- Problem set
A. Summarize the SCEV commit message in two sentences.
B. Pick up the SCEV commit message at the point where it stops and carry it on.

[all-commits] [llvm/llvm-project] 9a7286: [SCEV] Help getLoopInvariantExitCondDuringFirstIte...
Max Kazantsev via All-commits
all-commits at lists.llvm.org
Wed Dec 21 03:12:31 PST 2022
Branch: refs/heads/main
Home: https://github.com/llvm/llvm-project
Commit: 9a7286b61f61b78db1197fdedcaaa4cac1b04fe3
https://github.com/llvm/llvm-project/commit/9a7286b61f61b78db1197fdedcaaa4cac1b04fe3
Author: Max Kazantsev <mkazantsev at azul.com>
Date: 2022-12-21 (Wed, 21 Dec 2022)
Changed paths:
M llvm/include/llvm/Analysis/ScalarEvolution.h
M llvm/lib/Analysis/ScalarEvolution.cpp
M llvm/test/Transforms/IndVarSimplify/X86/pr59615.ll
Log Message:
-----------
[SCEV] Help getLoopInvariantExitCondDuringFirstIterations deal with complex `umin` exit counts. PR59615
Recent improvements in symbolic exit count computation revealed some problems with
SCEV's ability to find invariant predicate during first iterations. Ultimately it is based on its
ability to prove some facts for value on the last iteration. This last value, when it includes
`umin` as part of exit count, isn't always simplified enough. The motivating example is following:
https://github.com/llvm/llvm-project/issues/59615
Could not prove:
```
Pred = 36, LHS = (-1 + (-1 * (2147483645 umin (-1 + %var)<nsw>))<nsw> + %var), RHS = %var
FoundPred = 36, FoundLHS = {1,+,1}<nuw><nsw><%bb3>, FoundRHS = %var
```
Can prove:
```
Pred = 36, LHS = (-1 + (-1 * (-1 + %var)<nsw>)<nsw> + %var), RHS = %var
FoundPred = 36, FoundLHS = {1,+,1}<nuw><nsw><%bb3>, FoundRHS = %var
```
Here ` (2147483645 umin (-1 + %var)<nsw>)` is exit count composed of two parts from
two different exits: `2147483645 ` and `(-1 + %var)<nsw>`. When it was only one (latter)

- Information supplied
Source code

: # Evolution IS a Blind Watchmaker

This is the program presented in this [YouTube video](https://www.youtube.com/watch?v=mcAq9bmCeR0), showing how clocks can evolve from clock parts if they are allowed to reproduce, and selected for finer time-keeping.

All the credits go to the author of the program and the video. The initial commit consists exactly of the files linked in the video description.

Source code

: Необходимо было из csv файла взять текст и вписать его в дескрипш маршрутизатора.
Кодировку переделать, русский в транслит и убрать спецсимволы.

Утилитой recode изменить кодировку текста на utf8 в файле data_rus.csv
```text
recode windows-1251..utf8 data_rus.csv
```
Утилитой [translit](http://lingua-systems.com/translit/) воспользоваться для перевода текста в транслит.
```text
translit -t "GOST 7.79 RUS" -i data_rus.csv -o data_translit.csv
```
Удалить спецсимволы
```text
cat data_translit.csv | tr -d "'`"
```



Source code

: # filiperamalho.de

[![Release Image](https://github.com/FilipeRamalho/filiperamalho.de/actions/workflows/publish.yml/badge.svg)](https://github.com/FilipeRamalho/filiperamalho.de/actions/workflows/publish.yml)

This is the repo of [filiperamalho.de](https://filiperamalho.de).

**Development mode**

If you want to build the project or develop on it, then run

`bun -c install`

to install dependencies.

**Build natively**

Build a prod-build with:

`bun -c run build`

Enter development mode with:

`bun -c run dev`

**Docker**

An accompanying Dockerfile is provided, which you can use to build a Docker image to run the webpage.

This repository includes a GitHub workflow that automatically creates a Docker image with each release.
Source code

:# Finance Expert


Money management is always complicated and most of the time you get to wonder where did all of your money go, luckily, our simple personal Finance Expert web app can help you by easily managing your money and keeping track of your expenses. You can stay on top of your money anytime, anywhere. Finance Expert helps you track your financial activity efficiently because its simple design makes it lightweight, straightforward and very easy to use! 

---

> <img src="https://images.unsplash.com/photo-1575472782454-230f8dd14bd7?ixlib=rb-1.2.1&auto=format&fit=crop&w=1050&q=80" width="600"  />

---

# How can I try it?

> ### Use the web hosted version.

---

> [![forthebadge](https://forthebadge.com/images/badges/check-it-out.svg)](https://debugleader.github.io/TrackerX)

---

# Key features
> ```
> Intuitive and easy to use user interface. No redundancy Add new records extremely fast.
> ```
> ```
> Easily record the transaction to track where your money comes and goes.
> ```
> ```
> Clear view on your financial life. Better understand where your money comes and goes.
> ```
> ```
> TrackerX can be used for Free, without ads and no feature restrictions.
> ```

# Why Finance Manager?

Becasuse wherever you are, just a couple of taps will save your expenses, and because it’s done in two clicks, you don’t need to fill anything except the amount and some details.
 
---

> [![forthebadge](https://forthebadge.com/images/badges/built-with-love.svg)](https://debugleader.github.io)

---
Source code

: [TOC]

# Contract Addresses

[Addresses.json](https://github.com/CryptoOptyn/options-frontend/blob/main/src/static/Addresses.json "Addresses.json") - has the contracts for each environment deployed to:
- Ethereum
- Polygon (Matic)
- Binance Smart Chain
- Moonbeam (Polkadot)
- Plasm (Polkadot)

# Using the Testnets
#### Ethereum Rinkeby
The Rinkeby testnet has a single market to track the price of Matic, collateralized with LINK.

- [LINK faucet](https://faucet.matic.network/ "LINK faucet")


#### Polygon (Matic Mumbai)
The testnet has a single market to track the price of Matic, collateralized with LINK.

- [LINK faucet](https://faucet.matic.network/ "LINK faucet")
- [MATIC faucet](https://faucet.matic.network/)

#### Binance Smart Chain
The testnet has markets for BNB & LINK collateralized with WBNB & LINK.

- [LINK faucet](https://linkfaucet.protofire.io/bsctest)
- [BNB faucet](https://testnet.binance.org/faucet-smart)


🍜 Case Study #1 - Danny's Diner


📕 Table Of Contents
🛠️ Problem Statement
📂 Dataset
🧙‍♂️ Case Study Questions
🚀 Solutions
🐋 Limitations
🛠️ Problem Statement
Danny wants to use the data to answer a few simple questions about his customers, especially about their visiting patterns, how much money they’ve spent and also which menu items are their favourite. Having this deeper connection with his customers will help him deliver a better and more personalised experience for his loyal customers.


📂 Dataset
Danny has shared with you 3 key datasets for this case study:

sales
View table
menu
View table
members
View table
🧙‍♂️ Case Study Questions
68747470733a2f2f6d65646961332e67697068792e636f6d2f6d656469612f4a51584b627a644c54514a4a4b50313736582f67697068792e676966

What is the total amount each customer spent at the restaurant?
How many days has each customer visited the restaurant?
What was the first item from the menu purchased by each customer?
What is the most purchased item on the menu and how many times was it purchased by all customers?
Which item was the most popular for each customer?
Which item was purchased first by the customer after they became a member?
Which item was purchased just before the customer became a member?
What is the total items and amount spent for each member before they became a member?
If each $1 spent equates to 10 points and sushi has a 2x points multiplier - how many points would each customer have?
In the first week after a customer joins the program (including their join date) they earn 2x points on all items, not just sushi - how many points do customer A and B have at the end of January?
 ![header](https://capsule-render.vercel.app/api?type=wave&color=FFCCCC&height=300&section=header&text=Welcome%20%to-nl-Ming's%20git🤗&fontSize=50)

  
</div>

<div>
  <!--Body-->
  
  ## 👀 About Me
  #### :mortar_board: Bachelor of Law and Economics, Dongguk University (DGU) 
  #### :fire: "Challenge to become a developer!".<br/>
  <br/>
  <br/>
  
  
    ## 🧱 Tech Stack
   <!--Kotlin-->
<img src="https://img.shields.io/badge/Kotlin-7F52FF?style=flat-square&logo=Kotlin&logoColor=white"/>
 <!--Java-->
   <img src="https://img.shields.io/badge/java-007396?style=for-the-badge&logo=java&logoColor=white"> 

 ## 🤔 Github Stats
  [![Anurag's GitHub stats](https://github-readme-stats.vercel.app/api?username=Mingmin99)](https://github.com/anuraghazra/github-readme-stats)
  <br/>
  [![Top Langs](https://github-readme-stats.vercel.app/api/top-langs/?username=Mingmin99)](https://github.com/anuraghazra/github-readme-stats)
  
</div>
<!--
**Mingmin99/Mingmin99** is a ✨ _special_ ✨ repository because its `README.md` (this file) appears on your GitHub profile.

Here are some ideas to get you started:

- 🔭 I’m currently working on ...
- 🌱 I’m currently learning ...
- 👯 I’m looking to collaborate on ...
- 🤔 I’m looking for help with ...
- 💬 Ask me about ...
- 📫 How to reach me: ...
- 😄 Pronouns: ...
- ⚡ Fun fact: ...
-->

- Answers
A. Max Kazantsev's commit changes ScalarEvolution so that getLoopInvariantExitCondDuringFirstIterations can handle complex `umin` exit counts, addressing PR59615. Better symbolic exit count computation had exposed that SCEV sometimes could not find an invariant predicate for the first iterations, because the value on the last iteration, with `umin` in its exit count, was not simplified enough.

B.
analyzeable exit, for it everything was easily provable. Unfortunately, in general case `umin`
in one of `add`'s operands doesn't guarantee that the whole sum reduces, especially in presence
of negative steps and lack of `nuw`. I don't think there is a generic legal way to somehow play
around this `umin`.
So the ad-hoc solution is following: if we failed to find an equivalent predicate that is invariant
during first `MaxIter` iterations, and `MaxIter = umin(a, b, c...)`, try to find solution for at least one
of `a`, `b`, `c`... Because they all are `uge` than `MaxIter`, whatever is true during `a (b, c)` iterations
is also true during `MaxIter` iterations.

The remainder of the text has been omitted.